Exactly the lines from the one containing "ösztönző keret" to the last line of the records, inclusive, are to be transcribed; include no others.

(Items from a data source)
↓

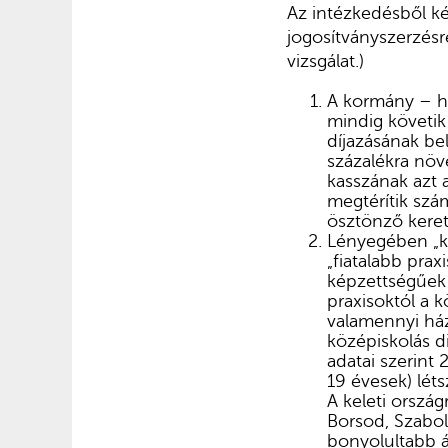
Az intézkedésből ké
jogosítványszerzés
vizsgálat.)
A kormány – he
mindig követik
díjazásának bel
százalékra növe
kasszának azt 
megtérítik szá
ösztönző keret
Lényegében „ka
„fiatalabb pra
képzettségűek 
praxisoktól a 
valamennyi há
középiskolás d
adatai szerint
19 évesek) lét
A keleti orsz
Borsod, Szabolc
bonyolultabb á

↑

RESULT OF THIS EXERCISE:
ösztönző keret
Lényegében „ka
„fiatalabb pra
képzettségűek 
praxisoktól a 
valamennyi há
középiskolás d
adatai szerint
19 évesek) lét
A keleti orsz
Borsod, Szabolc
bonyolultabb á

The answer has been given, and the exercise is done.